Miremos a la Cruz, al Crucificado, y contemplemos su rostro doliente, el ademán descompuesto. Mirémoslo ahí, clavado y suspendido del leño; mirémoslo ensangrentado y exangüe; mirémoslo agonizando y abandonado de los hombres; miremos sus heridas, sus espaldas destrozadas por los azotes, sus rodillas sangrantes por las caídas, sus manos y sus pies taladrados por fieros clavos, su despojo y su desnudez; miremos su soledad y su silencio, miremos su sed y su inmenso dolor; miremos su rictus espantoso de la muerte; su faz no parece de hombre, pues tan desfigurada se encuentra. Miremos esa Cruz. Sobre ella está Cristo, cuyas heridas nos curan, sobre ella está el Señor, que, desde ella, nos da la vida; sobre ella está la eterna Palabra que nos habla con palabras de vida eterna. Sólo Él, crucificado, casi en silencio que es palabra, tiene palabras de vida eterna. No es una cruz vacía. No es una cruz que sólo evoca el pasado. Es la Cruz donde está Cristo crucificado que vive, pues ha vencido a la muerte; donde está la Palabra viva, de donde nos llegan palabras llenas de vida y verdaderas que susurra al oído, y que como pastor que entrega su vida silba a sus ovejas perdidas.

«Pastor, que con tus silbos amorosos / me despertaste del profundo sueño;/ tú me hiciste cayado de ese leño / en que tiendes los brazos poderosos.// Vuelve los ojos a mi fe piadosos,/ pues te confieso por mi amor y dueño,/ y la Palabra de seguir empeño/ tus dulces silbos y tus pies hermosos.// Oye, Pastor, que por amores mueres, no te espante el rigor de mis pecados. / Pues tan amigo de rendidos eres,

Ahí lo tenemos, rebajado hasta lo último, obediente hasta la muerte y una muerte de Cruz. Por esta obediencia amorosa al Padre, Jesús cumplió la misión expiatoria del Siervo doliente que «justifica a muchos cargando con las culpas de ellos», con el rostro de los hombres desfigurado por el pecado, con sus heridas consecuencia del mismo pecado, y, al mismo tiempo, en su rostro humilde y pacífico, con su confianza y obediencia de Hijo que entrega el amor infinito de Dios Padre que redime, salva, regenera y abre a una esperanza firme, inquebrantable, imperecedera.

Ahí tenemos todo el amor de Dios: tanto amó Dios al mundo que nos dio a su Hijo, Él se entregó por nosotros en la Cruz gloriosa. De ahí brota toda la esperanza. ¿Cabe mayor amor? ¿Cómo no exaltar de gozo ante la Cruz, como no engalanarla y llenarla de flores que manifiesten el esplendor del amor, el esplendor de la gloria divina, que es por siempre y para siempre, amor?
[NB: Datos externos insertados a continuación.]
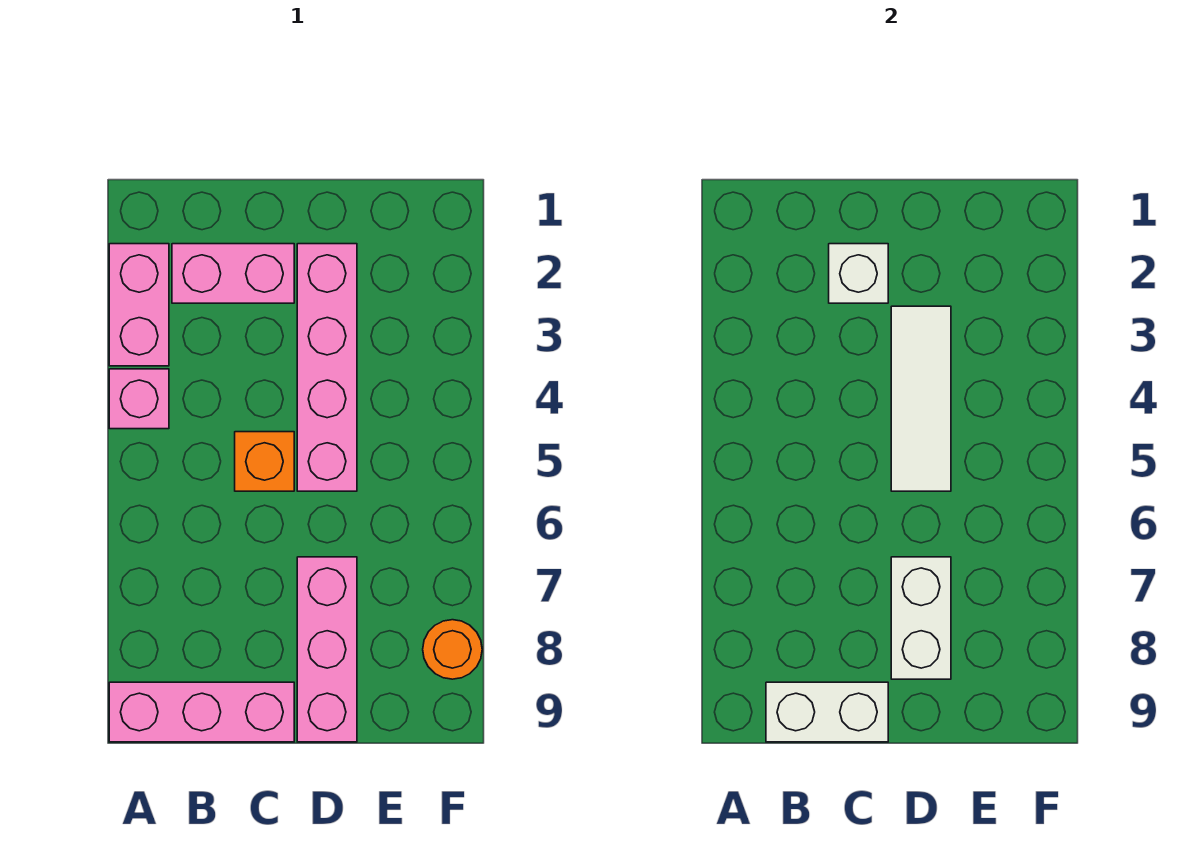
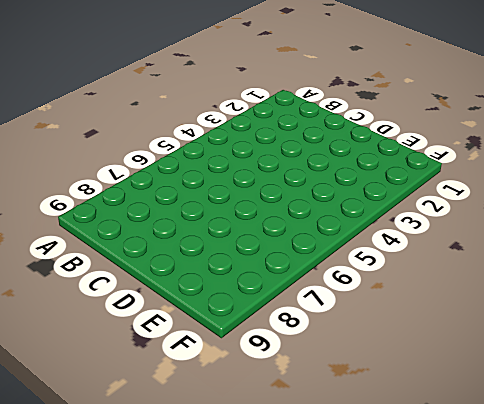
none -> pink brick A2:A3 level 1
none -> pink brick A4 level 1
none -> pink brick A9:C9 level 1

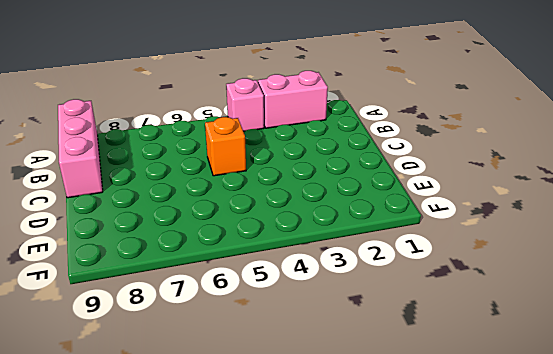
none -> pink brick B2:C2 level 1
none -> pink brick D2:D5 level 1
none -> pink brick D7:D9 level 1

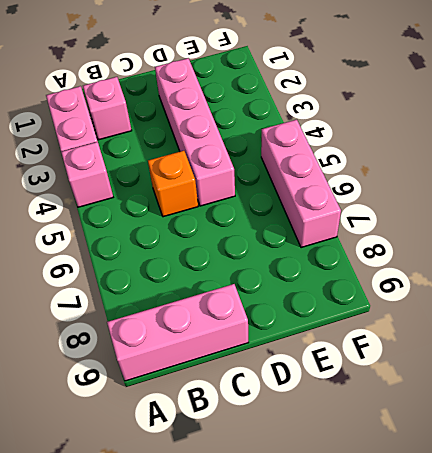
pink brick B2 level 1 -> pink brick B2:C2 level 1
pink brick F5:F7 level 1 -> pink brick D7:D9 level 1
none -> orange round brick F8 level 1
none -> white brick B9:C9 level 2
none -> white brick C2 level 2

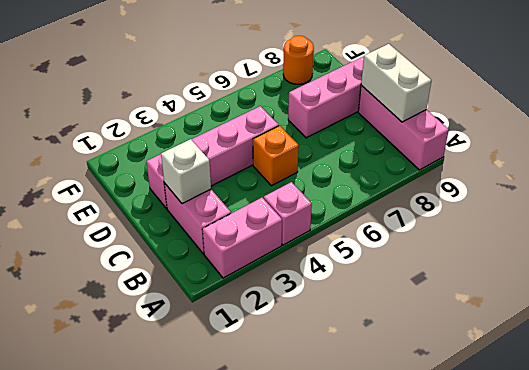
none -> white tile D3:D5 level 2
none -> white brick D7:D8 level 2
En ella, manifestación suprema del amor de Dios, está nuestra esperanza: la esperanza de un mundo redimido y renovado por la fuente inagotable del amor y de la misericordia que de ella brota. Ahí está la suprema sabiduría, no la del mundo, ni la de los entendidos o entendidillos de este mundo. Ahí está la paradoja de un poder que es servicio, de una muerte que es vida, de un rebajamiento y despojamiento que enaltecen, de una entrega total que redime y hace nuevas las relaciones, de un reinado que es perdón y misericordia, de un nuevo orden que no tiene otra norma que la verdad y el amor: ahí tenemos a Dios, que por la Cruz ha querido reunirnos y reconciliarnos a todos, anticipando el mundo futuro en el que reine Dios, reine el amor. Esta Cruz es la que necesitamos para la salvación y la esperanza de los hombres y no podemos ni debemos ocultarla, aunque algunos la rechacen: para éstos de modo particular esa Cruz irradia amor y perdón.